Render every line from the start of the records up to and including the line containing "сенсорный экран с интуитивно понятным" as a JSON list of strings, with one string per line and blank lines omitted.

» Excerpted data:
□ □ □ □ □
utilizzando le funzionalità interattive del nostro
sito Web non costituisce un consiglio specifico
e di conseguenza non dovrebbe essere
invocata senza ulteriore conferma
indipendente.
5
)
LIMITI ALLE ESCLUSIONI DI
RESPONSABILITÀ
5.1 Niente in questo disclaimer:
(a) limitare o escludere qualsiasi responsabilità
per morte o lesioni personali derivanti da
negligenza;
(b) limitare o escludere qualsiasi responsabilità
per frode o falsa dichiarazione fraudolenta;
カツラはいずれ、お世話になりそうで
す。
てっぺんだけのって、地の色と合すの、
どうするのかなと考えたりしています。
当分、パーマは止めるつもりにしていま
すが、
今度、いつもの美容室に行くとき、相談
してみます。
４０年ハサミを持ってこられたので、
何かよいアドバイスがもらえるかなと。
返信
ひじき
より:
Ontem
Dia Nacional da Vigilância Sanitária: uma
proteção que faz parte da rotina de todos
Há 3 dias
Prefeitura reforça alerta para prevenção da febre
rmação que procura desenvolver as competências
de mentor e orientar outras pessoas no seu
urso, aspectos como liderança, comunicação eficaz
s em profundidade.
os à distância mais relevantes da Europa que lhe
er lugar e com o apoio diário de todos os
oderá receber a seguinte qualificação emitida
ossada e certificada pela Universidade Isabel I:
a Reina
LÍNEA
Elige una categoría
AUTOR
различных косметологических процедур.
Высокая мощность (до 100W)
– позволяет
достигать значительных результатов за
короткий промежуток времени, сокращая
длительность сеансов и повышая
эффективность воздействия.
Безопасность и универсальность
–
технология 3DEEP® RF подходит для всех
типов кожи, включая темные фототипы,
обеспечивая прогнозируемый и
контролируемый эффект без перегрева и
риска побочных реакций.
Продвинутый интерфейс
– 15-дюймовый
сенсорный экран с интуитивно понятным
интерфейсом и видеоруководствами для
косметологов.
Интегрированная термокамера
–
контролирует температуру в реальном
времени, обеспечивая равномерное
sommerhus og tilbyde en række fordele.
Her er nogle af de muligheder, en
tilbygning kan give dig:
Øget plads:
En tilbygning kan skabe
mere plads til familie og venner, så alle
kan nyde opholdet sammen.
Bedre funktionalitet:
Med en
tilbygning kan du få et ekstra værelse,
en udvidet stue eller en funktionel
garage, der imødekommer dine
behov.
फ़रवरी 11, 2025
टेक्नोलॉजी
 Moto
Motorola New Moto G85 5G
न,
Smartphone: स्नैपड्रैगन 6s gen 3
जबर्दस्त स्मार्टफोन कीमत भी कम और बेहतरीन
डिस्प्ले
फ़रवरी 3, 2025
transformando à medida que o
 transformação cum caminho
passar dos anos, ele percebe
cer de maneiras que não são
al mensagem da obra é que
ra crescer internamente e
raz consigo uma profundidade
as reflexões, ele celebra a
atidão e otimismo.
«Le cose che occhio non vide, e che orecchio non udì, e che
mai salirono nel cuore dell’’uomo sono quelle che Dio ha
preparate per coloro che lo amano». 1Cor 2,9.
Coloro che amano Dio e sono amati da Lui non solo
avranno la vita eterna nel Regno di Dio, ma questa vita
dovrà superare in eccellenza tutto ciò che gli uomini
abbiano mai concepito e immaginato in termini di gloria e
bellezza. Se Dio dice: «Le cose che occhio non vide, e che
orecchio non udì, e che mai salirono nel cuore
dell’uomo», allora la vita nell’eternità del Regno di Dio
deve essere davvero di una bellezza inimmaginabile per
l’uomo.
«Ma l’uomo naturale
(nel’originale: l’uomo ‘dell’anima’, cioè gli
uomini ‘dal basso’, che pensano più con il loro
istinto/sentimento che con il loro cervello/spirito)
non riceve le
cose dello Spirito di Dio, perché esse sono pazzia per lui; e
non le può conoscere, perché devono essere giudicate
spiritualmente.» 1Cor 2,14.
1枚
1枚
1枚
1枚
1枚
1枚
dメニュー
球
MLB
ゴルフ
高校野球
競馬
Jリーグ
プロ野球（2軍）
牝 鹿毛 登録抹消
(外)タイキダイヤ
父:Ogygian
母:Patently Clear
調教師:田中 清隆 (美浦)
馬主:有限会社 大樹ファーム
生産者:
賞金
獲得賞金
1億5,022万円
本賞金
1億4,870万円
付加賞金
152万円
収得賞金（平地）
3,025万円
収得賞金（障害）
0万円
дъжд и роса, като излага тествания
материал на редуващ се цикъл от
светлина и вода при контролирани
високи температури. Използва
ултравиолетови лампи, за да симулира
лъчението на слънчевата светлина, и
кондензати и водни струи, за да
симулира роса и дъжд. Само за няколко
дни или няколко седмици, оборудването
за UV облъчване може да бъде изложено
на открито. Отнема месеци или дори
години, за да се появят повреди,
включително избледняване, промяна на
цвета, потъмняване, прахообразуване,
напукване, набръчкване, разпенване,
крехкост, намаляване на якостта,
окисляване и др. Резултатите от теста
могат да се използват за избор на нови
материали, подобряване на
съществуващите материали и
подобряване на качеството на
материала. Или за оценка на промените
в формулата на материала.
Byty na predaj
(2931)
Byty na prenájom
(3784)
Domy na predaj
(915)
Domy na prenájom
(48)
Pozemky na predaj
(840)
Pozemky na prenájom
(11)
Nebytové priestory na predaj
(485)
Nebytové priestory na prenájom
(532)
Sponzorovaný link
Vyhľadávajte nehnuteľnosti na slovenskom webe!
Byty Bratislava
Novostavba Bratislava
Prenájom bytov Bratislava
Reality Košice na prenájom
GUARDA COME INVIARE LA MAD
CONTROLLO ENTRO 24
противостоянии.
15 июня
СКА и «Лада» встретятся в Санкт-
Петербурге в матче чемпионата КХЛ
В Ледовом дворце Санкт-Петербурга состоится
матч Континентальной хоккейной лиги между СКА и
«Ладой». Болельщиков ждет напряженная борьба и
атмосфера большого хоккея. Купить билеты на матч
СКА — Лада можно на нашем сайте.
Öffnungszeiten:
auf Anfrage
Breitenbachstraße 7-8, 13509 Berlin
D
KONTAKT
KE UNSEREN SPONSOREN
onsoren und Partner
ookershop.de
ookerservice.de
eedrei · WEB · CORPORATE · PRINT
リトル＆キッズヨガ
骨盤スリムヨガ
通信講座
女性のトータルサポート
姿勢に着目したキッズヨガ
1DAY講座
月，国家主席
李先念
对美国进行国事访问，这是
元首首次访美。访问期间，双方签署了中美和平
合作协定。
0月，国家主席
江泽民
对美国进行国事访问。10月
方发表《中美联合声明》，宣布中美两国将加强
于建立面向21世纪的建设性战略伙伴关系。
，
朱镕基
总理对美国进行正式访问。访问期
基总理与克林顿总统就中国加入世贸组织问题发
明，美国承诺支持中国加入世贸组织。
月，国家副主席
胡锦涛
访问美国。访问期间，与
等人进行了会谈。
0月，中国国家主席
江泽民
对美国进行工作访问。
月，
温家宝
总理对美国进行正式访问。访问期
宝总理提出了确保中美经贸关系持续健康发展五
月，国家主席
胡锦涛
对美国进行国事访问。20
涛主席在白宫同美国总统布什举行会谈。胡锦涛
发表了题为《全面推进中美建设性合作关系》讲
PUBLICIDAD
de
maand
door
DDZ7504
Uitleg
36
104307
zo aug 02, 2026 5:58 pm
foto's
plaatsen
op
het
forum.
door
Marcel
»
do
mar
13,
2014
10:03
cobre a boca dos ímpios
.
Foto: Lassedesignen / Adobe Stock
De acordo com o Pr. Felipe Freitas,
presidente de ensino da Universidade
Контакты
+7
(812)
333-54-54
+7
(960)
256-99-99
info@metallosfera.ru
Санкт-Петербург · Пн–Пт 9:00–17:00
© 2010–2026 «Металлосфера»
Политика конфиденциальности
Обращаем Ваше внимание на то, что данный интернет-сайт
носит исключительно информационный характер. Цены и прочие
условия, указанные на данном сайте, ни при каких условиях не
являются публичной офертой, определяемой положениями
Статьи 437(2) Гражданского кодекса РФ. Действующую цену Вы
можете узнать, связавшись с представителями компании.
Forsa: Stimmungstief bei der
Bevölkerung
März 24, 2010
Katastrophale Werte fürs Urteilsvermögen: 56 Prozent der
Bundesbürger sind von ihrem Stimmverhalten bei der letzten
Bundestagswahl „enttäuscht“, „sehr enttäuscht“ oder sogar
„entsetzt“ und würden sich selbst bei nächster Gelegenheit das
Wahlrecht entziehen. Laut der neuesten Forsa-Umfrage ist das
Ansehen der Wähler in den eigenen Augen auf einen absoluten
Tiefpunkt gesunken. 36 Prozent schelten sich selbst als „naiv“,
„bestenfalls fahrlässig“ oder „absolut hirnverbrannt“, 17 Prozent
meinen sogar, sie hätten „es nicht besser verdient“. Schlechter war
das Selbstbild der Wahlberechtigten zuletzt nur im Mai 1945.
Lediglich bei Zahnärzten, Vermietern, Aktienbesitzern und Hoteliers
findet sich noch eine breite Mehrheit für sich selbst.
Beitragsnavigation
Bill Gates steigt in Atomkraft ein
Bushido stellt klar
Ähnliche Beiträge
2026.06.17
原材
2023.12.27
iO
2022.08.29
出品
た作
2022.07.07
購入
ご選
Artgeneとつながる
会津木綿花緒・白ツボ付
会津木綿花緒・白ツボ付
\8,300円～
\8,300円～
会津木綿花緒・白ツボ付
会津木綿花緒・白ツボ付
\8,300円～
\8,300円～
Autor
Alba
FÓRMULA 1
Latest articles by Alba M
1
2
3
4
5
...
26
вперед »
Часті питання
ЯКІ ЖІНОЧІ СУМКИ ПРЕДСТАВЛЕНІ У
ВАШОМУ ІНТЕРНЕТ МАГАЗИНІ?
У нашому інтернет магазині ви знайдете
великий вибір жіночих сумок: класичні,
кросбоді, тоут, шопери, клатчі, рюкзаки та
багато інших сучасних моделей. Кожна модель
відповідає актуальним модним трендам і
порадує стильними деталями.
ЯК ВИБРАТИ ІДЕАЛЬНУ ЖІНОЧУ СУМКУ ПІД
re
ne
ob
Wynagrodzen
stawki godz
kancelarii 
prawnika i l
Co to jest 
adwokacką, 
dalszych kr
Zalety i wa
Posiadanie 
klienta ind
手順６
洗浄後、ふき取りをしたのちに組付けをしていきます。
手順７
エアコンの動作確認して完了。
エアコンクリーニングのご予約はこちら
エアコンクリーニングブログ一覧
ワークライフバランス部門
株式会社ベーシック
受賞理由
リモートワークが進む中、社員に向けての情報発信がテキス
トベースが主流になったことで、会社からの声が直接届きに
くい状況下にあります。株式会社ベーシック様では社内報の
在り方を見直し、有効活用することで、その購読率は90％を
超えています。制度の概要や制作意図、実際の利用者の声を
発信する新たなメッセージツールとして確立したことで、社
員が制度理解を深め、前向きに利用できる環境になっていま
□ □ □ □ □
» Solved exercise:
[
  "utilizzando le funzionalità interattive del nostro",
  "sito Web non costituisce un consiglio specifico",
  "e di conseguenza non dovrebbe essere",
  "invocata senza ulteriore conferma",
  "indipendente.",
  "5",
  ")",
  "LIMITI ALLE ESCLUSIONI DI",
  "RESPONSABILITÀ",
  "5.1 Niente in questo disclaimer:",
  "(a) limitare o escludere qualsiasi responsabilità",
  "per morte o lesioni personali derivanti da",
  "negligenza;",
  "(b) limitare o escludere qualsiasi responsabilità",
  "per frode o falsa dichiarazione fraudolenta;",
  "カツラはいずれ、お世話になりそうで",
  "す。",
  "てっぺんだけのって、地の色と合すの、",
  "どうするのかなと考えたりしています。",
  "当分、パーマは止めるつもりにしていま",
  "すが、",
  "今度、いつもの美容室に行くとき、相談",
  "してみます。",
  "４０年ハサミを持ってこられたので、",
  "何かよいアドバイスがもらえるかなと。",
  "返信",
  "ひじき",
  "より:",
  "Ontem",
  "Dia Nacional da Vigilância Sanitária: uma",
  "proteção que faz parte da rotina de todos",
  "Há 3 dias",
  "Prefeitura reforça alerta para prevenção da febre",
  "rmação que procura desenvolver as competências",
  "de mentor e orientar outras pessoas no seu",
  "urso, aspectos como liderança, comunicação eficaz",
  "s em profundidade.",
  "os à distância mais relevantes da Europa que lhe",
  "er lugar e com o apoio diário de todos os",
  "oderá receber a seguinte qualificação emitida",
  "ossada e certificada pela Universidade Isabel I:",
  "a Reina",
  "LÍNEA",
  "Elige una categoría",
  "AUTOR",
  "различных косметологических процедур.",
  "Высокая мощность (до 100W)",
  "– позволяет",
  "достигать значительных результатов за",
  "короткий промежуток времени, сокращая",
  "длительность сеансов и повышая",
  "эффективность воздействия.",
  "Безопасность и универсальность",
  "–",
  "технология 3DEEP® RF подходит для всех",
  "типов кожи, включая темные фототипы,",
  "обеспечивая прогнозируемый и",
  "контролируемый эффект без перегрева и",
  "риска побочных реакций.",
  "Продвинутый интерфейс",
  "– 15-дюймовый",
  "сенсорный экран с интуитивно понятным"
]